Action item → Below is a set of records, and all of them should be retyped exactly, minus the pictures.

Data supplied →
= Beginning of Section =

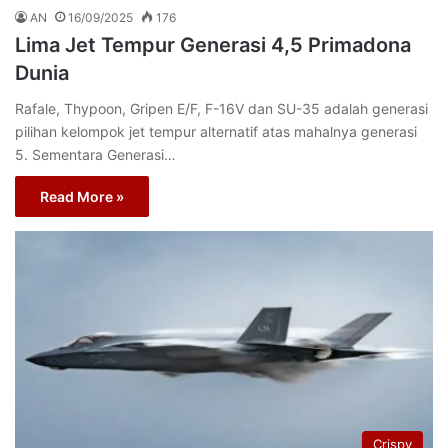
AN
16/09/2025
176
Lima Jet Tempur Generasi 4,5 Primadona
Dunia
Rafale, Thypoon, Gripen E/F, F-16V dan SU-35 adalah generasi
pilihan kelompok jet tempur alternatif atas mahalnya generasi
5. Sementara Generasi…
Read More »
Crispy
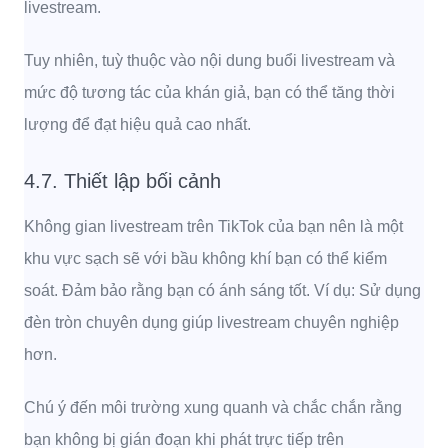
livestream.
Tuy nhiên, tuỳ thuộc vào nội dung buổi livestream và
mức độ tương tác của khán giả, bạn có thể tăng thời
lượng để đạt hiệu quả cao nhất.
4.7. Thiết lập bối cảnh
Không gian livestream trên TikTok của bạn nên là một
khu vực sạch sẽ với bầu không khí bạn có thể kiểm
soát.
Đảm bảo rằng bạn có ánh sáng tốt. Ví dụ: Sử dụng
đèn tròn chuyên dụng giúp livestream chuyên nghiệp
hơn.
Chú ý đến môi trường xung quanh và chắc chắn rằng
bạn không bị gián đoạn khi phát trực tiếp trên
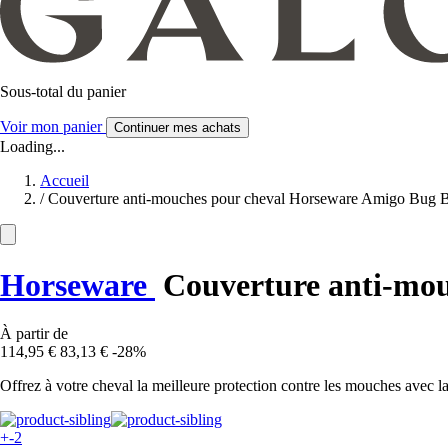
Sous-total du panier
Voir mon panier
Continuer mes achats
Loading...
Accueil
/
Couverture anti-mouches pour cheval Horseware Amigo Bug B
Horseware
Couverture anti-mou
À partir de
114,95 €
83,13 €
-28%
Offrez à votre cheval la meilleure protection contre les mouches avec
+-2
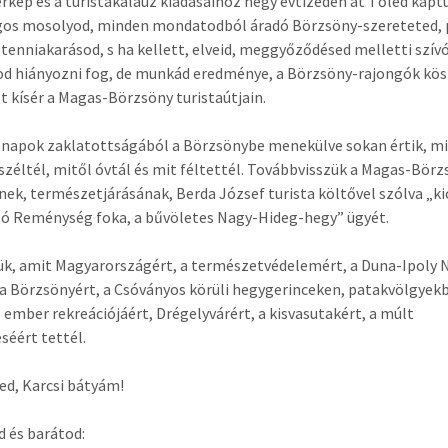
érkép és a turistakalauz kiadásaihoz négy évtizeden át Tőled kapt
gos mosolyod, minden mondatodból áradó Börzsöny-szereteted, 
 tenniakarásod, s ha kellett, elveid, meggyőződésed melletti szív
od hiányozni fog, de munkád eredménye, a Börzsöny-rajongók kö
tt kísér a Magas-Börzsöny turistaútjain.
napok zaklatottságából a Börzsönybe menekülve sokan értik, mir
széltél, mitől óvtál és mit féltettél. Továbbvisszük a Magas-Bör
ek, természetjárásának, Berda József turista költővel szólva „ki
ó Reménység foka, a bűvöletes Nagy-Hideg-hegy” ügyét.
k, amit Magyarországért, a természetvédelemért, a Duna-Ipoly
 a Börzsönyért, a Csóványos körüli hegygerinceken, patakvölgyek
 ember rekreációjáért, Drégelyvárért, a kisvasutakért, a múlt
éért tettél.
led, Karcsi bátyám!
d és barátod:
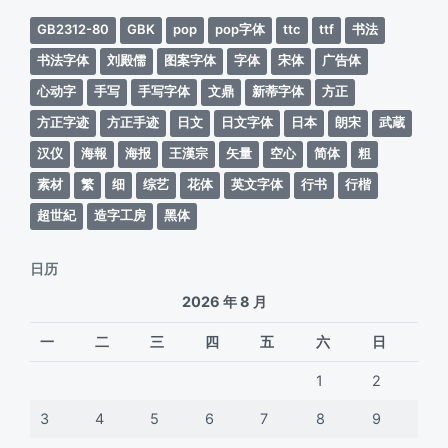
GB2312-80
GBK
pop
pop字体
ttc
ttf
书法
书法字体
刘殿儒
图案字体
字体
宋体
广告体
心动字
手写
手写字体
文鼎
新蒂字体
方正
方正字迹
方正手迹
日文
日文字体
日本
朗宋
武蔵
汉仪
海報
海报
王漢宗
矢量
空心
简体
粗
素材
繁
细
综艺
花体
英文字体
行书
行楷
超世紀
造字工房
黑体
日历
2026 年 8 月
一
二
三
四
五
六
日
1
2
3
4
5
6
7
8
9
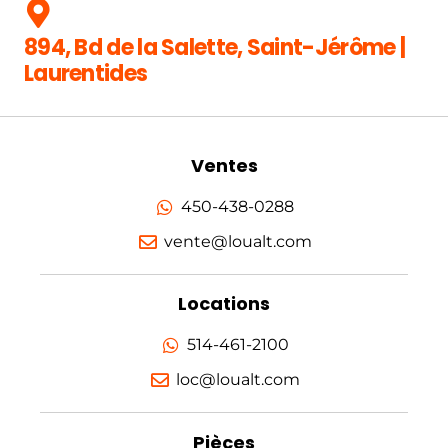
894, Bd de la Salette, Saint-Jérôme |
Laurentides
Ventes
450-438-0288
vente@loualt.com
Locations
514-461-2100
loc@loualt.com
Pièces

= End of Section =

Final answer →
AN
16/09/2025
176
Lima Jet Tempur Generasi 4,5 Primadona
Dunia
Rafale, Thypoon, Gripen E/F, F-16V dan SU-35 adalah generasi
pilihan kelompok jet tempur alternatif atas mahalnya generasi
5. Sementara Generasi…
Read More »
Crispy
livestream.
Tuy nhiên, tuỳ thuộc vào nội dung buổi livestream và
mức độ tương tác của khán giả, bạn có thể tăng thời
lượng để đạt hiệu quả cao nhất.
4.7. Thiết lập bối cảnh
Không gian livestream trên TikTok của bạn nên là một
khu vực sạch sẽ với bầu không khí bạn có thể kiểm
soát.
Đảm bảo rằng bạn có ánh sáng tốt. Ví dụ: Sử dụng
đèn tròn chuyên dụng giúp livestream chuyên nghiệp
hơn.
Chú ý đến môi trường xung quanh và chắc chắn rằng
bạn không bị gián đoạn khi phát trực tiếp trên
Sous-total du panier
Voir mon panier
Continuer mes achats
Loading...
Accueil
/
Couverture anti-mouches pour cheval Horseware Amigo Bug B
Horseware
Couverture anti-mou
À partir de
114,95 €
83,13 €
-28%
Offrez à votre cheval la meilleure protection contre les mouches avec
+-2
érkép és a turistakalauz kiadásaihoz négy évtizeden át Tőled kapt
gos mosolyod, minden mondatodból áradó Börzsöny-szereteted, 
 tenniakarásod, s ha kellett, elveid, meggyőződésed melletti szív
od hiányozni fog, de munkád eredménye, a Börzsöny-rajongók kö
tt kísér a Magas-Börzsöny turistaútjain.
napok zaklatottságából a Börzsönybe menekülve sokan értik, mir
széltél, mitől óvtál és mit féltettél. Továbbvisszük a Magas-Bör
ek, természetjárásának, Berda József turista költővel szólva „ki
ó Reménység foka, a bűvöletes Nagy-Hideg-hegy” ügyét.
k, amit Magyarországért, a természetvédelemért, a Duna-Ipoly
 a Börzsönyért, a Csóványos körüli hegygerinceken, patakvölgyek
 ember rekreációjáért, Drégelyvárért, a kisvasutakért, a múlt
éért tettél.
led, Karcsi bátyám!
d és barátod:
GB2312-80
GBK
pop
pop字体
ttc
ttf
书法
书法字体
刘殿儒
图案字体
字体
宋体
广告体
心动字
手写
手写字体
文鼎
新蒂字体
方正
方正字迹
方正手迹
日文
日文字体
日本
朗宋
武蔵
汉仪
海報
海报
王漢宗
矢量
空心
简体
粗
素材
繁
细
综艺
花体
英文字体
行书
行楷
超世紀
造字工房
黑体
日历
2026 年 8 月
一
二
三
四
五
六
日
1
2
3
4
5
6
7
8
9
894, Bd de la Salette, Saint-Jérôme |
Laurentides
Ventes
450-438-0288
vente@loualt.com
Locations
514-461-2100
loc@loualt.com
Pièces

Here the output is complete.